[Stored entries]
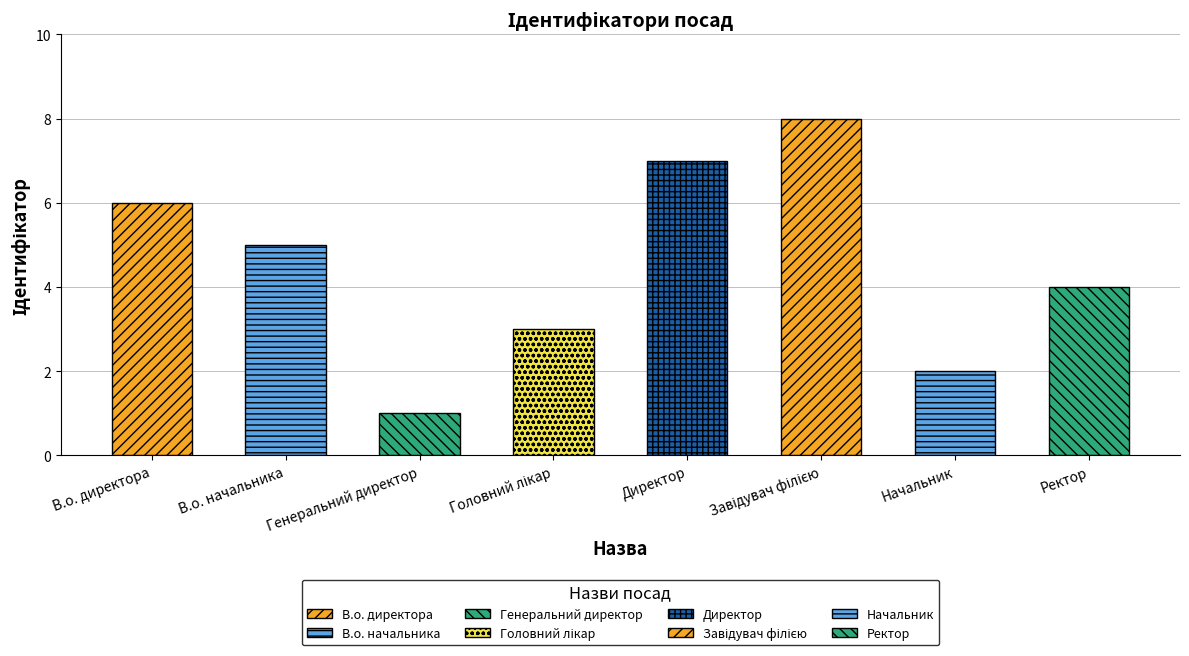

Between Головний лікар and Начальник, which is larger?

Головний лікар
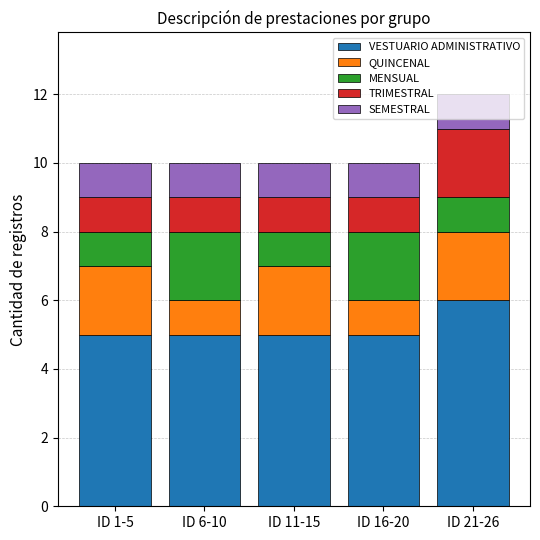

What is the lowest value of the VESTUARIO ADMINISTRATIVO series?

5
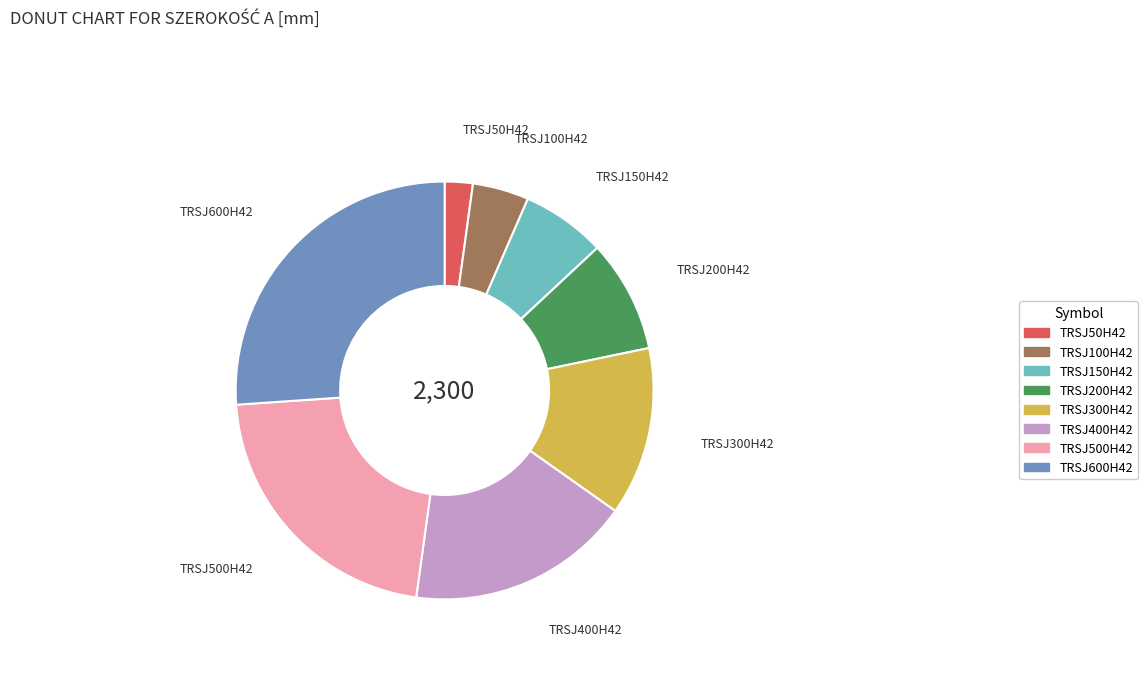

Rank the categories by value from highest to lowest.

TRSJ600H42, TRSJ500H42, TRSJ400H42, TRSJ300H42, TRSJ200H42, TRSJ150H42, TRSJ100H42, TRSJ50H42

WHAT IS EXPECTED –
Write out all of the items above again word for word, leaving out the pictures.

OUTPUT OF THE EXERCISE –
Between Головний лікар and Начальник, which is larger?

Головний лікар

What is the lowest value of the VESTUARIO ADMINISTRATIVO series?

5

Rank the categories by value from highest to lowest.

TRSJ600H42, TRSJ500H42, TRSJ400H42, TRSJ300H42, TRSJ200H42, TRSJ150H42, TRSJ100H42, TRSJ50H42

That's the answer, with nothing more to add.